Consultant Platform Architect, British Gas

Karthik Selvaraj is a seasoned technologist has spent last 15 years in creating new business values through technology adoption.

In his current role, leads a technical team responsible for delivering next generation platforms at British Gas related to Identity and API Management, Security Integration and mobility solutions.

Karthik is passionate about building world class, secure and scalable solutions in Cloud.

Tom Eggleston

Managing Director, ProofID

A seasoned identity management veteran, Tom has been involved in all aspects of delivering identity management solutions for over ten years. As Chief Technology Officer at Salford Software Ltd, a specialist provider of identity management solutions to universities, Tom gained a deep understanding of what makes the Higher Education sector tick. Now, as Managing Director of ProofID, Tom is focused on helping ProofID’s customers unlock the benefits of next-generation identity management.

Cyril Gollain

Chief Executive Officer, Brainwave

Cyril is the Chief Executive Officer and Co-founder of Brainwave. Under Cyril’s leadership, Brainwave has grown from a collection of unique and innovative ideas into a market recognized leader in the identity analytics & intelligence software market.

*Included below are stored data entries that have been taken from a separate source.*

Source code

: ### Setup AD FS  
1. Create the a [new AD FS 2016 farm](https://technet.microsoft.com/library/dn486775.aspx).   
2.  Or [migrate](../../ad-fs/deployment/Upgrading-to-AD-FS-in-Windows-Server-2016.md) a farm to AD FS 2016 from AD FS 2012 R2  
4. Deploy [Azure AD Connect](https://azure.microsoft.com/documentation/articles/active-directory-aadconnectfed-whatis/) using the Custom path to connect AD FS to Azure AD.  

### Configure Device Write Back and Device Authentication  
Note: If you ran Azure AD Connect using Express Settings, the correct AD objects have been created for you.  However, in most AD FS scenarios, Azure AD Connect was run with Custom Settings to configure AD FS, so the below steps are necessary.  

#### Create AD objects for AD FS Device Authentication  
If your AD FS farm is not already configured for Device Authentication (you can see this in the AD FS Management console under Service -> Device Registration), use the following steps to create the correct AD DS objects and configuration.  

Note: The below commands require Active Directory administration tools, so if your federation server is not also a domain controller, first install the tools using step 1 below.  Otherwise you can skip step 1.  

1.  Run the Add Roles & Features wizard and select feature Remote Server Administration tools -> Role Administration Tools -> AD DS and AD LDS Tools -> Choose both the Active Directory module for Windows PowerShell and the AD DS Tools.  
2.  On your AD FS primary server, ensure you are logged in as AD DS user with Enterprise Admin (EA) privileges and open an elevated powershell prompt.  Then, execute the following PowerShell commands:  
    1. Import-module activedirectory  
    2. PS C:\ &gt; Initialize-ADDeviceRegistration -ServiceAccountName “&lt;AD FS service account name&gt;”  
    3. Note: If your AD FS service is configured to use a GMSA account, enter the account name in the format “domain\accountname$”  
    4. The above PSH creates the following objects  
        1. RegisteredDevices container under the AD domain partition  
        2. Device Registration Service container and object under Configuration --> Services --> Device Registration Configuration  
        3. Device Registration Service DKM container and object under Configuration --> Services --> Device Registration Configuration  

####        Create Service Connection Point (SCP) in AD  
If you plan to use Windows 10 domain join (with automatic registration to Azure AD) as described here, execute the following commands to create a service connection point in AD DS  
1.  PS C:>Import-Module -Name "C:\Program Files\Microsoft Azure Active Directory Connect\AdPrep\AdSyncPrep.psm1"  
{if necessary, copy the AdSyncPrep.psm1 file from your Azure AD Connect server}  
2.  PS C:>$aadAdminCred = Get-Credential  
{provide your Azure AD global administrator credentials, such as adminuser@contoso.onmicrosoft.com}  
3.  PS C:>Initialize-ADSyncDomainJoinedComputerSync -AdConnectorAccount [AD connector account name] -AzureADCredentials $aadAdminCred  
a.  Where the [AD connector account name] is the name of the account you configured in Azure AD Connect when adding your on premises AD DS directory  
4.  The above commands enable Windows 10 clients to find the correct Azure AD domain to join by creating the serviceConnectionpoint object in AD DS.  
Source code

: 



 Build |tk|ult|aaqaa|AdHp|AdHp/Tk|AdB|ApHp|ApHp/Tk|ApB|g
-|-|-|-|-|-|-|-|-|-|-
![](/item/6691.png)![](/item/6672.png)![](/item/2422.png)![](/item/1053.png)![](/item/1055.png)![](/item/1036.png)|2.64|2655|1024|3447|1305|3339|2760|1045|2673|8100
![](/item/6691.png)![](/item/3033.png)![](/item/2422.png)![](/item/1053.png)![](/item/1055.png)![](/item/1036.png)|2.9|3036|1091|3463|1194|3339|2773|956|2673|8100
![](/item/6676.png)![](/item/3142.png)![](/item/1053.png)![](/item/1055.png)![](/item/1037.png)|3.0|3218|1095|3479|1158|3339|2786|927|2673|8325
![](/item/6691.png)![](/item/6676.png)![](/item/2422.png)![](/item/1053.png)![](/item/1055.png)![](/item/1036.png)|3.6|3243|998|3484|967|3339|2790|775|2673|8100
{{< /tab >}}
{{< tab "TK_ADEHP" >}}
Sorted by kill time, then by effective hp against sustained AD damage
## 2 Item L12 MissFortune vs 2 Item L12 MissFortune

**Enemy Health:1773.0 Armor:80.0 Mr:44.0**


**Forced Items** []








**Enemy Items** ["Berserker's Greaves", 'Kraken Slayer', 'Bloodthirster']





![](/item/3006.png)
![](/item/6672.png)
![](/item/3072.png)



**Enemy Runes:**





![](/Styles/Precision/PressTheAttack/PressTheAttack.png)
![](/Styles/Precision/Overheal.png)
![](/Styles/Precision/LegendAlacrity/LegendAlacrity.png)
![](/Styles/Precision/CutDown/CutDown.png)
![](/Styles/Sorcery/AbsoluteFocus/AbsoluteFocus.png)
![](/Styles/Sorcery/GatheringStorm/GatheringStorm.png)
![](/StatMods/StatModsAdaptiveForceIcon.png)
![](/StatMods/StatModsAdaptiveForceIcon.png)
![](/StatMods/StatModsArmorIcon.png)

Cyril drives the overall vision and strategy for Brainwave, which is re-enforced by his passion for building performing teams, creating an innovative work environment, and focusing continuously on the customer’s pains and needs.

Before Brainwave, Cyril held management and consulting positions at Oracle, BT Global Services and Cap Gemini. Cyril is a popular speaker at IT Security events and contributor to IAM groups and blogs. He holds degrees from Chimie Paris Tech and Imperial College of London.

Travis Greene

Identity and Access Solutions Strategist, Micro Focus | NetIQ

After a 10-year career as a US Naval Officer, Travis started in IT as a Data Center Manager for a hosting company. In early 2002, Travis joined a Managed Service Provider as the leader of the service level and continuous improvement team, converting customer feedback into service improvements. Today, Travis conducts research with NetIQ customers, industry analysts, and partners to understand current Identity and Access Management challenges, with a focus on provisioning, governance and user activity monitoring solutions.

Travis is a regular columnist for Security Week Magazine and has been a speaker at Interop, RSA, itSMF and Gartner events among dozens of others. Travis is Expert Certified in ITIL and holds a BS in Computer Science from the US Naval Academy.